Some experts and industry insiders question whether all the agave nectar is worth the squeeze. In their book, “Agave Spirits: The Past, Present, and Future of Mezcals,” experts David Suro-Piñera and Gary Paul Nabhan explain that the areas of Oaxaca (an already impoverished state relative to the rest of Mexico) where the most Espadin is grown also correspond with higher poverty and food insecurity.
Suro-Piñera and Nabhan also highlighted environmental costs, citing journalistic reports that growing Espadín agave requires far more water than other species, and depletes the soil at faster rates. Add on top of that deforestation as producers clear new fields to boost supply, and contamination from increased pesticide use. And add on top of that the loss of diverse and wild maguey species in Oaxaca, some of which even face extinction. If Espadín continues to crowd out other maguey varieties, it affects more than just the spectrum of intriguing mezcal flavors—it also reduces the available genetic arsenal that can ward off future crop blights and disease.
Some mezcaleros, like Lalo, are working against this trend by prioritizing both sustainable practices on their farms and the use of local and diverse magueys in their mezcal. But it’s a strong tide to swim against.
“It’s very sad,” Lalo said, while talking with VinePair for the podcast series, “because people are changing the ways they consume, their recipes, their entire way of life due to the ambition of a few … You lose biodiversity, you lose the plants, you lose the knowledge.”

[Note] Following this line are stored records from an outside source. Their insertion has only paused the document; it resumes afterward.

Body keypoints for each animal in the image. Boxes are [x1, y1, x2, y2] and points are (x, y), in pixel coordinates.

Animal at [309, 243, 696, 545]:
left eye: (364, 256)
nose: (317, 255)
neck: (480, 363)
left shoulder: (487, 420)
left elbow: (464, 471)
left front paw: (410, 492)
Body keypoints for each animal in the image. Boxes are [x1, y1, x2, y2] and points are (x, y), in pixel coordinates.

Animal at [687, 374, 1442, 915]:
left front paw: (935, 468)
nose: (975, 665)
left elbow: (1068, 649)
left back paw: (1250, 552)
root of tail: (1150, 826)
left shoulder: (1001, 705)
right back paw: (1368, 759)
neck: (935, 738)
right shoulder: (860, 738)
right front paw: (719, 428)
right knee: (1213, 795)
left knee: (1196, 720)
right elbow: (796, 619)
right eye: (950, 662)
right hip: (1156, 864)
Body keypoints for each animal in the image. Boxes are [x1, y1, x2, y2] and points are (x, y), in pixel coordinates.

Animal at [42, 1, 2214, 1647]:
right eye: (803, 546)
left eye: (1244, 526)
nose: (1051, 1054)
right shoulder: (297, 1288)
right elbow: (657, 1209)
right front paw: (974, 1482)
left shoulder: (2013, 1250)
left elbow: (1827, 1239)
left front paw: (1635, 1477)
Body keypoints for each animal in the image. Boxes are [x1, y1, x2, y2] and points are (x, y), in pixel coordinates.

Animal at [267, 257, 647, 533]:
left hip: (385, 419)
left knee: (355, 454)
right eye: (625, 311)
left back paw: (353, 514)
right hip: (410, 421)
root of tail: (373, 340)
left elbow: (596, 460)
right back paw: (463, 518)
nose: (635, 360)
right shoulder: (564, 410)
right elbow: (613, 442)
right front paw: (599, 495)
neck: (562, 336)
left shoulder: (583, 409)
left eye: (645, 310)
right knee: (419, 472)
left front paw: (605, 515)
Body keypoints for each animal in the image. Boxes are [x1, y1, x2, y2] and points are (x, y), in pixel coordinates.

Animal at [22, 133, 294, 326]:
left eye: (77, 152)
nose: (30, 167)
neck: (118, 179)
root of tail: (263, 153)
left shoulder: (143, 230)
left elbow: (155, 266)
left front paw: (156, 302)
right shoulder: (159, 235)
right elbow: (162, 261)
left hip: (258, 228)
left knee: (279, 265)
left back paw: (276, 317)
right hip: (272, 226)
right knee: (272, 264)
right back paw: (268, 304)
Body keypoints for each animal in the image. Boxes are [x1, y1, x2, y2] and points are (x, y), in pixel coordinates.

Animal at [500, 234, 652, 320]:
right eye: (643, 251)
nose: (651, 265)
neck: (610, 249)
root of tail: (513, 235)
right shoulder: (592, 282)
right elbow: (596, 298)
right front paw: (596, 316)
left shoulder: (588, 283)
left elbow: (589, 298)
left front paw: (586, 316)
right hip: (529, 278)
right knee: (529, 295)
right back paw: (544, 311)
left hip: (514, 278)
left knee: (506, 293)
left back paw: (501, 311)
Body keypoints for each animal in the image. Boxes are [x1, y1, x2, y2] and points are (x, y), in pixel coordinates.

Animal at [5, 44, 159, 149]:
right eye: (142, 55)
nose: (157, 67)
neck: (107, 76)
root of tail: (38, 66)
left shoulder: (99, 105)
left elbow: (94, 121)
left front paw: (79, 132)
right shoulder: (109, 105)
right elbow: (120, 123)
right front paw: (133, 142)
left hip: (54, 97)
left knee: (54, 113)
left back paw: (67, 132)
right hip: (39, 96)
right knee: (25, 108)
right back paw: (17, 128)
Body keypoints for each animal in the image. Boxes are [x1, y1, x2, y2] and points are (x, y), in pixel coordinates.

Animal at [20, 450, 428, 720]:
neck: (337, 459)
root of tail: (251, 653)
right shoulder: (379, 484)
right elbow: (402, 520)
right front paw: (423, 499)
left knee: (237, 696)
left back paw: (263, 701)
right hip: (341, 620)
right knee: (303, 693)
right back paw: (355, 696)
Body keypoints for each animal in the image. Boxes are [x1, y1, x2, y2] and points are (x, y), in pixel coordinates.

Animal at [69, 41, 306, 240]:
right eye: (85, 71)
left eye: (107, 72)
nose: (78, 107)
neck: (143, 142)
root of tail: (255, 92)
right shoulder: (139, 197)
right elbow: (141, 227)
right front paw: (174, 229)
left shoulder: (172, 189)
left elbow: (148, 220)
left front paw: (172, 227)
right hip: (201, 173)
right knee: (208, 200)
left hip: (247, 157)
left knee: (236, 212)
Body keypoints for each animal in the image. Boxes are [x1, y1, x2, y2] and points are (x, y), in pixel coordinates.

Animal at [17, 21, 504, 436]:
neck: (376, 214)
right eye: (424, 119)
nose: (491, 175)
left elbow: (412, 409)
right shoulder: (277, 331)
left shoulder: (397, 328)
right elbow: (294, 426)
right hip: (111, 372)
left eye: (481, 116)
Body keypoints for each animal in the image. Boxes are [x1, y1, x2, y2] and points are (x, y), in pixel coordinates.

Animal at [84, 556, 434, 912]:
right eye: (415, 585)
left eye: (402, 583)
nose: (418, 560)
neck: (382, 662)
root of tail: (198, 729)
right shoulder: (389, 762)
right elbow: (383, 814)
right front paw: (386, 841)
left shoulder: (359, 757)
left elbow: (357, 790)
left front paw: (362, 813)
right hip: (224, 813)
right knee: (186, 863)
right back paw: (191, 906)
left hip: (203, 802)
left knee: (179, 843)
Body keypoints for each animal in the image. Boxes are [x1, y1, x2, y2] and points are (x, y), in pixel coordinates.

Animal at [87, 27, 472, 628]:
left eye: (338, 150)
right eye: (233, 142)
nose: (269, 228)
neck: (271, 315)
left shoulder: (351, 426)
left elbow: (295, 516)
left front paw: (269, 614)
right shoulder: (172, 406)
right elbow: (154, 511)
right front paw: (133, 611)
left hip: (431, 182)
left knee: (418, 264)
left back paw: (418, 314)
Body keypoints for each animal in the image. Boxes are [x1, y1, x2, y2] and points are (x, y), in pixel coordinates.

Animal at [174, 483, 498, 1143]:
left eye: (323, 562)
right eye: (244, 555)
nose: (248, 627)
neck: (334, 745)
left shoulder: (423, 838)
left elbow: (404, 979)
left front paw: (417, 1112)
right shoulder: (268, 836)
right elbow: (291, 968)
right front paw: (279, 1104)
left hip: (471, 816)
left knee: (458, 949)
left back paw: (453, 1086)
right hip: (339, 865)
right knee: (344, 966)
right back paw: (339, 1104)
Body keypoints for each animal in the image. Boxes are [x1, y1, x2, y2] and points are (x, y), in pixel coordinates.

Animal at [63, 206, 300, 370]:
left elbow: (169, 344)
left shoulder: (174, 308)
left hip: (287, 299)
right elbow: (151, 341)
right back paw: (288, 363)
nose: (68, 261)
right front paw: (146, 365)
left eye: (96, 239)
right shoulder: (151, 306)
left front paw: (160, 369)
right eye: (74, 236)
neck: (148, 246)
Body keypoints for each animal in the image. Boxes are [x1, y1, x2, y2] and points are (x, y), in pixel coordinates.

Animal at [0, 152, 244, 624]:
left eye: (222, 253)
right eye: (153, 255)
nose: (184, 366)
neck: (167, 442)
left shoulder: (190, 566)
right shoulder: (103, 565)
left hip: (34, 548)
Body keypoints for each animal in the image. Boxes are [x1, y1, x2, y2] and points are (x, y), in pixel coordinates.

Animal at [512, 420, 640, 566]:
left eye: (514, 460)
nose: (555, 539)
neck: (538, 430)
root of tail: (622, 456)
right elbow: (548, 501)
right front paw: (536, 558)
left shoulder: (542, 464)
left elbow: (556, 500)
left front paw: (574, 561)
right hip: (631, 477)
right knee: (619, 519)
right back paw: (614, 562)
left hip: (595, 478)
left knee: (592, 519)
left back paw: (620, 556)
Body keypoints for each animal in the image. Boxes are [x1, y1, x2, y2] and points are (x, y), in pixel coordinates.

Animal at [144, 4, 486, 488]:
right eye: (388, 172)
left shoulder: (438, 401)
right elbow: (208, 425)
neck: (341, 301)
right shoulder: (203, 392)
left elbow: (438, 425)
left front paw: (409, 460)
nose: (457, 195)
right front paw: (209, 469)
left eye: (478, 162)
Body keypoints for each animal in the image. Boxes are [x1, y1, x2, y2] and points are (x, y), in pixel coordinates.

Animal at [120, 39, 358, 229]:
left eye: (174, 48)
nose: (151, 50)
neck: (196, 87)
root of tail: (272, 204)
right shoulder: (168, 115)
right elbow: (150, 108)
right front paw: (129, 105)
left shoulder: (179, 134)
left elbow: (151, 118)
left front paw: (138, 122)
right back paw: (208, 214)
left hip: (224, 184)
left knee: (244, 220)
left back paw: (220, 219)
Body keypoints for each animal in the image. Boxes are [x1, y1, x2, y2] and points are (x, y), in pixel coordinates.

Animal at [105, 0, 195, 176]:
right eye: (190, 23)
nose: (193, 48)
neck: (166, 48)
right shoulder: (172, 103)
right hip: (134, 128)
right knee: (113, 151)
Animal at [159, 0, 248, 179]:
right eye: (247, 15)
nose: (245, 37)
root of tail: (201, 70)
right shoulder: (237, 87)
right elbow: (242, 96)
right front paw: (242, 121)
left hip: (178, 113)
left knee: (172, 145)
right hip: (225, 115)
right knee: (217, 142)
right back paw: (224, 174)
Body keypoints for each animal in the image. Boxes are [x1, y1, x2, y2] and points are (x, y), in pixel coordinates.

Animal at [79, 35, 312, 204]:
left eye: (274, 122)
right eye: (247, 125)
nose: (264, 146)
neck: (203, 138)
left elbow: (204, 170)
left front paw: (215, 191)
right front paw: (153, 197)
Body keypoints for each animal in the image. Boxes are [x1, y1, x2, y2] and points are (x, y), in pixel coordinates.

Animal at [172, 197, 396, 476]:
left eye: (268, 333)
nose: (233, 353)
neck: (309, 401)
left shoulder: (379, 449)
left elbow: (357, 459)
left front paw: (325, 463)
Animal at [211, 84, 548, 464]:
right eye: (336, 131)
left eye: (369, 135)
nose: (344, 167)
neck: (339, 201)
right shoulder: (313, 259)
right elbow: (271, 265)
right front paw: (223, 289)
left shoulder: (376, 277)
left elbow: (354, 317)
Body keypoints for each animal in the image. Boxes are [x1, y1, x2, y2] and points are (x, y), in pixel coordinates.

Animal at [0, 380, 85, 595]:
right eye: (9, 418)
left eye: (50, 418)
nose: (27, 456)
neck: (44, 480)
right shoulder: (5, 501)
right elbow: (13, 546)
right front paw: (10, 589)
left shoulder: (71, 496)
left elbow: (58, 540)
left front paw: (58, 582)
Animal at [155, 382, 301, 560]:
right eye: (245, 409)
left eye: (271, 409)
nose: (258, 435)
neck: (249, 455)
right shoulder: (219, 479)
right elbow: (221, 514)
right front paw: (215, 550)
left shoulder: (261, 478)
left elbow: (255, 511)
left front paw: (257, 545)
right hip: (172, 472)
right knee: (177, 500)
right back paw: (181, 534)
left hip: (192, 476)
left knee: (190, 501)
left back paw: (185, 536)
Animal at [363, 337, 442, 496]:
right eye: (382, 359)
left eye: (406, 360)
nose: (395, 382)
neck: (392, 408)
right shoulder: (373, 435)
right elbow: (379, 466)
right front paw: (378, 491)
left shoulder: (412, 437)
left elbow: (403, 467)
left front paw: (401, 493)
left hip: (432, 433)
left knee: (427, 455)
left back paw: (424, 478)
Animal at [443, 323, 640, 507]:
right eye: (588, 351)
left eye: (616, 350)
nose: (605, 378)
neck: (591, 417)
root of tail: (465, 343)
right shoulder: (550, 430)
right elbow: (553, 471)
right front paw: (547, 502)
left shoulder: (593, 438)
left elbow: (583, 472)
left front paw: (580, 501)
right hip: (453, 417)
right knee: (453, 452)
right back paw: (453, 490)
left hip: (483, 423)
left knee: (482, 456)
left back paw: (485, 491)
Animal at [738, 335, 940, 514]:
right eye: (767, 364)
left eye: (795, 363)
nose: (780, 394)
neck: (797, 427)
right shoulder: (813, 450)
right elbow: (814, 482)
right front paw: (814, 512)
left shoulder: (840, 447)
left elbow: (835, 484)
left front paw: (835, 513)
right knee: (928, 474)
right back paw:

That loss could be existential. After all, if one of mezcal’s greatest strengths as a spirit is its diversity and versatility, what does it mean if the business of making that mezcal destroys that diversity, and removes that versatility from the market? Would mezcal still be mezcal?
Lalo, for one, thinks something incalculable will be lost.
“…[T]hat’s what’ll happen if people dedicate themselves only to drinking Espadín maguey,” Lalo believes. “Espadín is not endemic to Oaxaca. We will lose all this wealth that we have.”
*Tio Rey, and all other mezcaleros quoted in this article, gave their interviews for the series in Spanish, which we have translated.